|Promoter methylation and expression analysis of MGMT in advanced pediatric brain tumors|
Authors: Iacopo Sardi, Valentina Cetica, Maura Massimino, Anna Maria Buccoliero, Laura Giunti, Lorenzo Genitori, Maurizio Aricò
Department of Pediatric Hematology-Oncology, University of Florence, A.O.U. Meyer Children's Hospital, 50139 Florence, Italy. firstname.lastname@example.org
Insufficient response to oral temozolomide (TMZ) in children with brain tumor may depend on the repair-action of inducible O6-methylguanine-DNA methyltransferase (MGMT).
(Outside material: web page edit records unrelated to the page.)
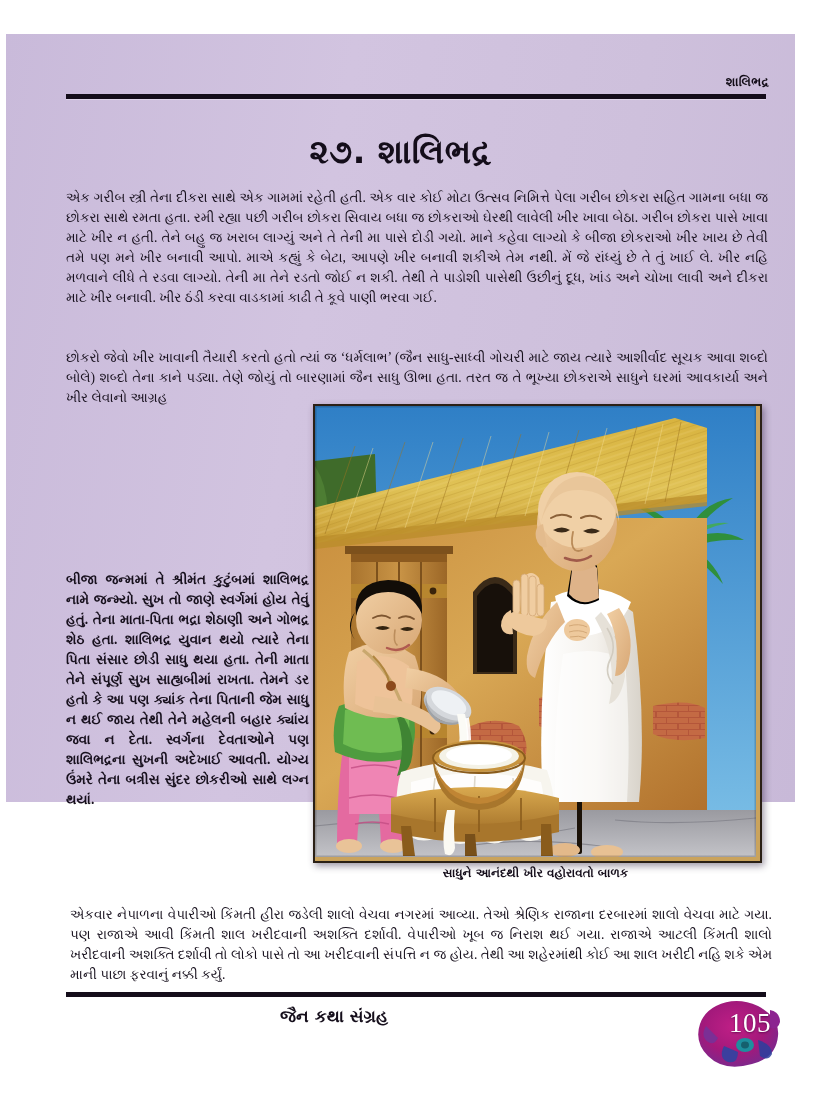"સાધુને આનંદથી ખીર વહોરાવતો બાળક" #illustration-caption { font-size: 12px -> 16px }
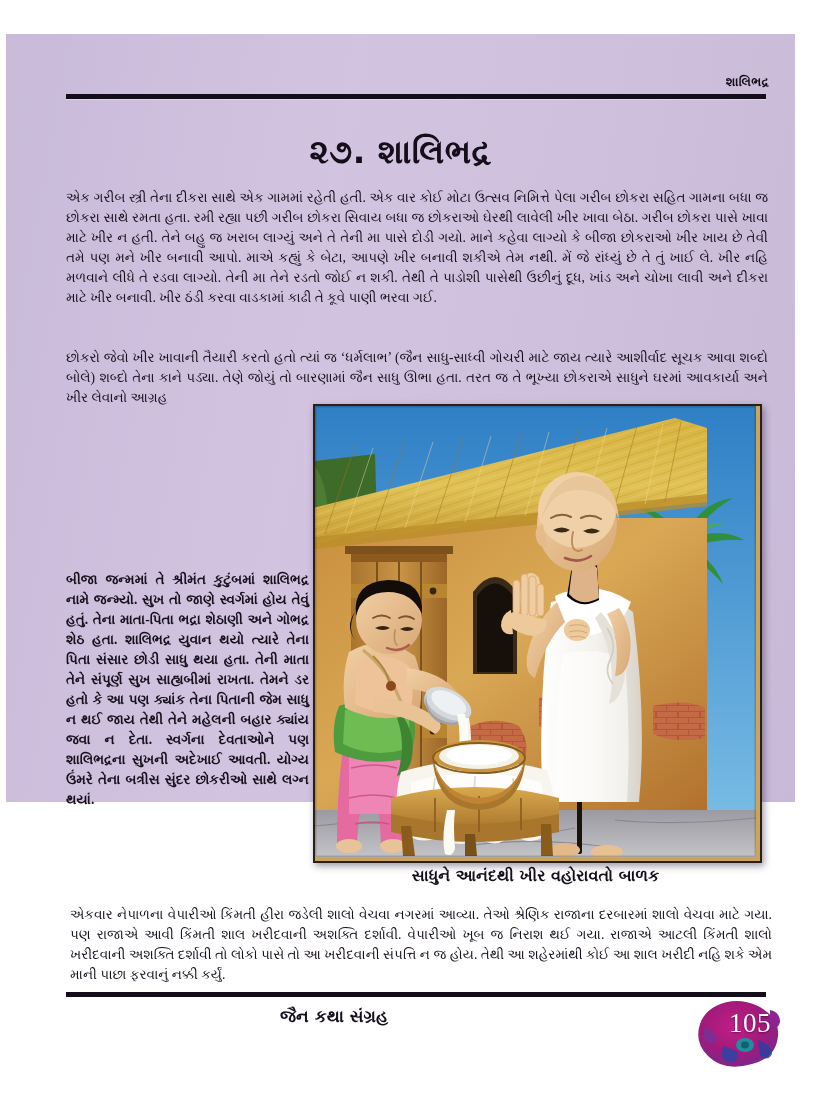"એકવાર નેપાળના વેપારીઓ કિંમતી હીરા" #para-5 { left: 64px -> 46px }
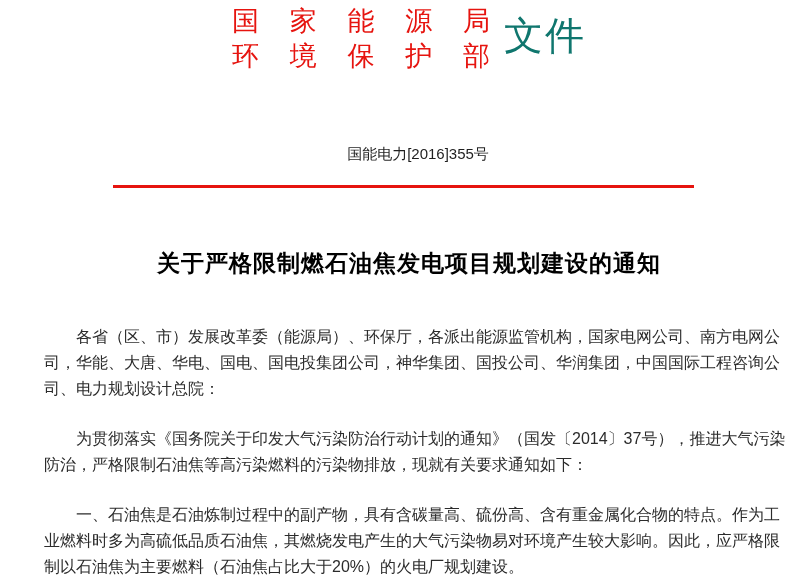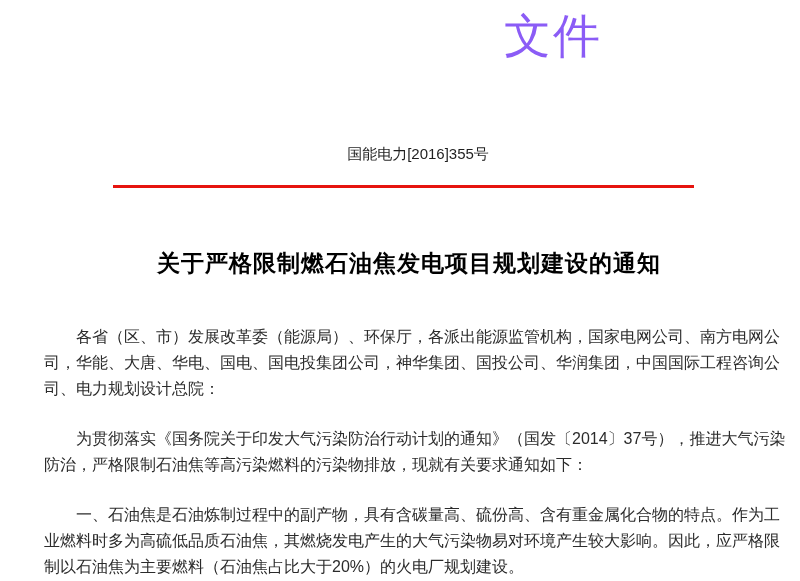"国家能源局" div.agency { html: none -> <div> <div>国家能源局</div> <div>环境保护部</div> </div> }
To investigate the clinical relevance of MGMT expression, we analyzed MGMT levels by qRT-PCR and immunohistochemistry, and the methylation of gene promoter in patients with relapsed or refractory brain tumor, enrolled in an off-label trial with oral temozolomide. The drug was administered at the dose of 200 mg/m2/day in patients with no prior cranio-spinal irradiation, and 180 mg/m2/day in those with previous radiotherapy and/or high-dose chemotherapy followed by autologous hematopoietic stem cell rescue. Nine patients with recurrent ependymoma (n=3), low grade glioma (n=3), glioblastoma (n=1), relapsed medulloblastoma (n=2) were enrolled in the study. Median absolute MGMT mRNA expression level standardized for GAPDH was 1.06 (range −0.453 to 3.932). The median relative expression level (RQ=2−ddC) was 4.29 (range 1.585 to 12.228). By immunohistochemistry, the score was 2+ in 6 of the 9 tumor samples, and 1+ in 3, while none was MGMT negative. Methylation of MGMT promoter was detected in only one ependymoma sample. The heterogeneous PFS in our patients treated with second line TMZ, indicates that MGMT expression alone is insufficient to predict the response to TMZ, presumably because of the DNA repair mechanisms involved.